┌──
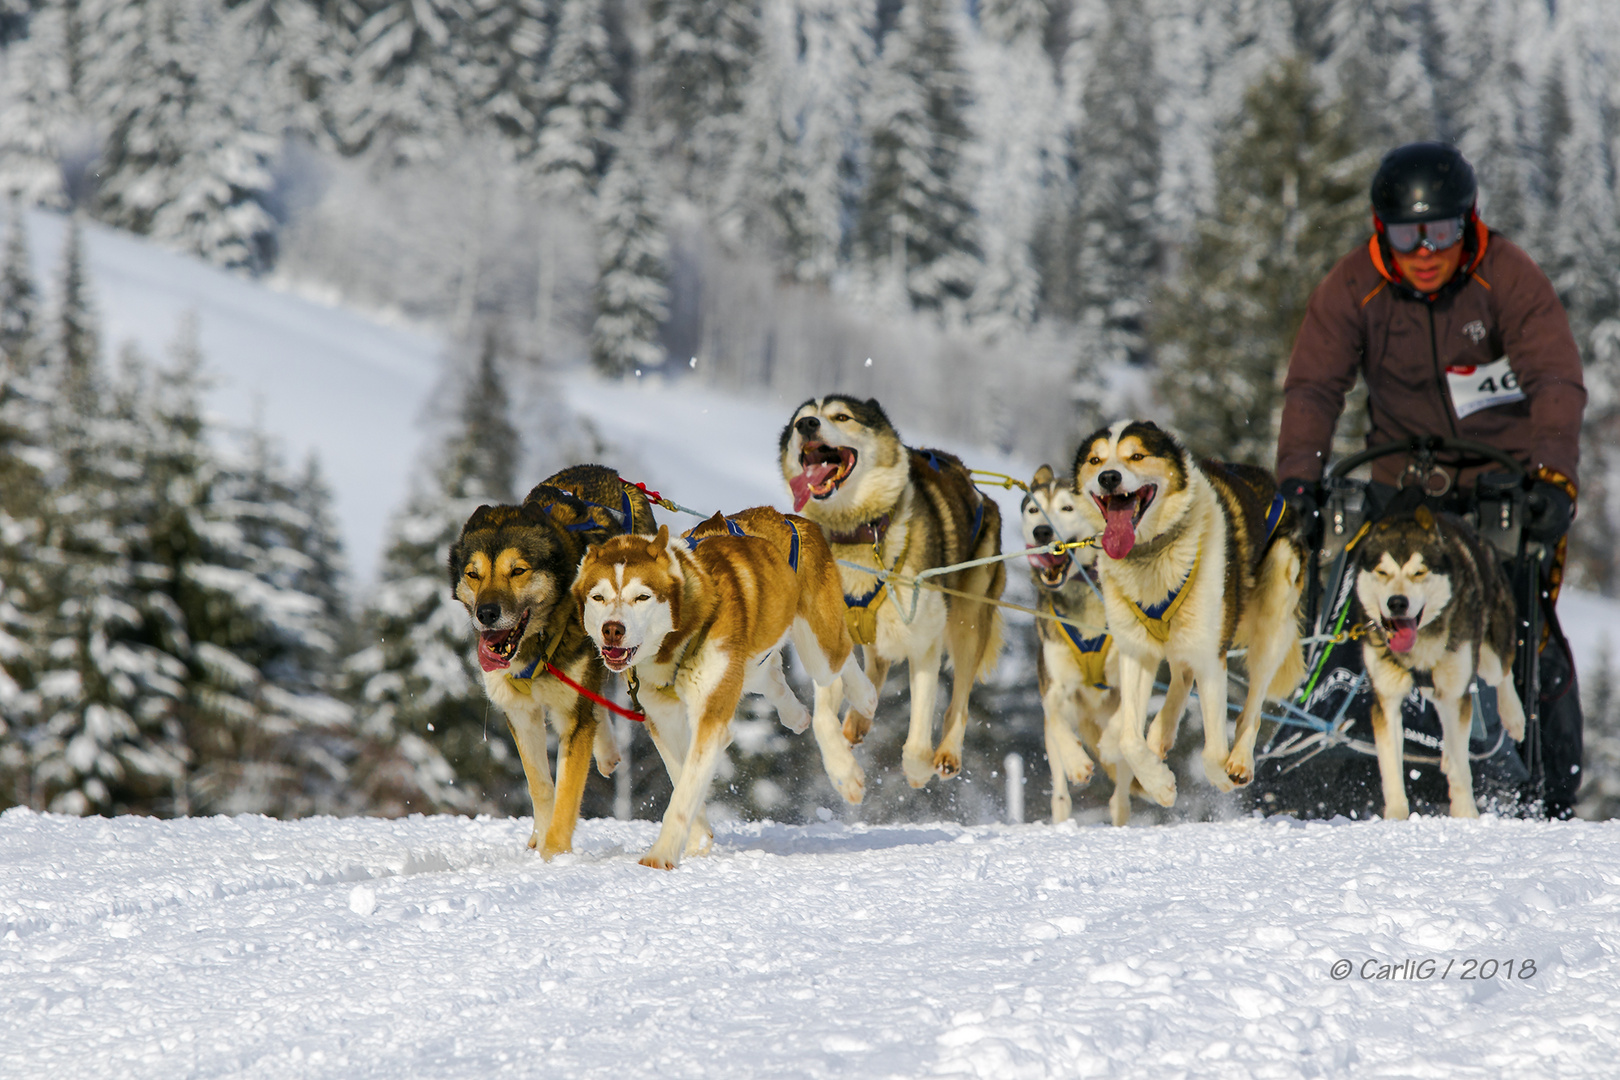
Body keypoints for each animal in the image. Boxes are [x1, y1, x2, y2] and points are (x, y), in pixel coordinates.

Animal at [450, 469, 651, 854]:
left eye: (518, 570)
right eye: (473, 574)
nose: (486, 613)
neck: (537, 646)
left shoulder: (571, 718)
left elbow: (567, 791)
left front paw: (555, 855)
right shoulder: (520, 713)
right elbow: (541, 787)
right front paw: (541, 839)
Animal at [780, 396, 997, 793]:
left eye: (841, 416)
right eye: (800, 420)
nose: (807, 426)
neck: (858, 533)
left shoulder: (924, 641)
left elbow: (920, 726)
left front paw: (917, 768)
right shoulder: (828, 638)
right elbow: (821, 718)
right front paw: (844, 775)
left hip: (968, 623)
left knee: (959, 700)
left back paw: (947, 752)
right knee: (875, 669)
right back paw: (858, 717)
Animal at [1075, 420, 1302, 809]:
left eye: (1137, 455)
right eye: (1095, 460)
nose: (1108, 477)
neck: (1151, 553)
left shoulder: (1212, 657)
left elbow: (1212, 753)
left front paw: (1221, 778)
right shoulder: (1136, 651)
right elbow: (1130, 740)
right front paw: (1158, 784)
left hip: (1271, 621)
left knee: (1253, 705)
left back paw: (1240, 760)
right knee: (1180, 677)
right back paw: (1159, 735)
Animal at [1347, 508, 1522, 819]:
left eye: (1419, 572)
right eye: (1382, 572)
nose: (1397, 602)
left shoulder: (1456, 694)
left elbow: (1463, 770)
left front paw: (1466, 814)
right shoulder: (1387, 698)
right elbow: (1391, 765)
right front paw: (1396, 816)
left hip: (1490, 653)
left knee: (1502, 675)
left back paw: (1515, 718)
└──
WHAT YOU HAVE TO DO: Verbatim transcription needed, from the opening line of the entries above through the line containing "right elbow: (1391, 765)"; pictures do not belong in it.

EXERCISE OUTPUT:
Body keypoints for each animal in the image. Boxes are [x1, y1, x2, y2] and points are (x, y), in pixel coordinates.

Animal at [450, 469, 651, 854]:
left eye: (518, 570)
right eye: (473, 574)
nose: (486, 613)
neck: (537, 646)
left shoulder: (571, 718)
left elbow: (567, 791)
left front paw: (555, 855)
right shoulder: (520, 713)
right elbow: (541, 787)
right front paw: (541, 839)
Animal at [780, 396, 997, 793]:
left eye: (841, 416)
right eye: (800, 420)
nose: (807, 426)
neck: (858, 533)
left shoulder: (924, 641)
left elbow: (920, 726)
left front paw: (917, 768)
right shoulder: (828, 638)
right elbow: (821, 718)
right front paw: (844, 775)
left hip: (968, 623)
left knee: (959, 700)
left back paw: (947, 752)
right knee: (875, 669)
right back paw: (858, 717)
Animal at [1075, 420, 1302, 809]:
left eye: (1137, 455)
right eye: (1095, 460)
nose: (1108, 477)
neck: (1151, 553)
left shoulder: (1212, 657)
left elbow: (1212, 753)
left front paw: (1221, 778)
right shoulder: (1136, 651)
right elbow: (1130, 740)
right front paw: (1158, 784)
left hip: (1271, 621)
left knee: (1253, 705)
left back paw: (1240, 760)
right knee: (1180, 677)
right back paw: (1159, 735)
Animal at [1347, 508, 1522, 819]:
left eye: (1419, 572)
right eye: (1382, 572)
nose: (1397, 602)
left shoulder: (1456, 694)
left elbow: (1463, 770)
left front paw: (1466, 814)
right shoulder: (1387, 698)
right elbow: (1391, 765)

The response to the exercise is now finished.